MATERIAL SHOWN:
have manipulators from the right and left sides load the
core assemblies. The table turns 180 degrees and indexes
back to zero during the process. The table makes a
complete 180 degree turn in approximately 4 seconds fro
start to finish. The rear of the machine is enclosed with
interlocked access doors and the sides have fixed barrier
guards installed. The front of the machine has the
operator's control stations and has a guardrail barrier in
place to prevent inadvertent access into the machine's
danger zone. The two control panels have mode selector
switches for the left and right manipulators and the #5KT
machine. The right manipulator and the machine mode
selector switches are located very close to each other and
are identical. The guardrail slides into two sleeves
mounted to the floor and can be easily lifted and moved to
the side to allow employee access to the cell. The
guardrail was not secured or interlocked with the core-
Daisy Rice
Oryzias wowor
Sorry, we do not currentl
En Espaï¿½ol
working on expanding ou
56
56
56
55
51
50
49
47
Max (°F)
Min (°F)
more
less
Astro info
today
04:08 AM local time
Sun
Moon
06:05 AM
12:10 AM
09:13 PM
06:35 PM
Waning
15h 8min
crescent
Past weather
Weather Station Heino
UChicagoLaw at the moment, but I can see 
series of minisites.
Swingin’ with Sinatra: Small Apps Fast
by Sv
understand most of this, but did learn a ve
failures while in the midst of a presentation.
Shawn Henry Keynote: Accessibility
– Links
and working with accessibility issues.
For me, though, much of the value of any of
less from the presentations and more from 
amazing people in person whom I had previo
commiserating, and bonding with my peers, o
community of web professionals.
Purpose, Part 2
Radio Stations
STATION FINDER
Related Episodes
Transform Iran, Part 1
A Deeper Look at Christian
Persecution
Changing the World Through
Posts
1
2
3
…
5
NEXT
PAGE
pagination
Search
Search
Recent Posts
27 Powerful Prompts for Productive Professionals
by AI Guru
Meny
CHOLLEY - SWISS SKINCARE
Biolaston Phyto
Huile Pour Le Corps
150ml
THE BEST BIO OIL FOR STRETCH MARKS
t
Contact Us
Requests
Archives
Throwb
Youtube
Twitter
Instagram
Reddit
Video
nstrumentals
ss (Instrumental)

WORK REQUEST: Using only the entries above, output the line with "guards installed. The", the line with "Past weather", and all lines between them, exactly as they stand.

RESULT OF THE TASK:
guards installed. The front of the machine has the
operator's control stations and has a guardrail barrier in
place to prevent inadvertent access into the machine's
danger zone. The two control panels have mode selector
switches for the left and right manipulators and the #5KT
machine. The right manipulator and the machine mode
selector switches are located very close to each other and
are identical. The guardrail slides into two sleeves
mounted to the floor and can be easily lifted and moved to
the side to allow employee access to the cell. The
guardrail was not secured or interlocked with the core-
Daisy Rice
Oryzias wowor
Sorry, we do not currentl
En Espaï¿½ol
working on expanding ou
56
56
56
55
51
50
49
47
Max (°F)
Min (°F)
more
less
Astro info
today
04:08 AM local time
Sun
Moon
06:05 AM
12:10 AM
09:13 PM
06:35 PM
Waning
15h 8min
crescent
Past weather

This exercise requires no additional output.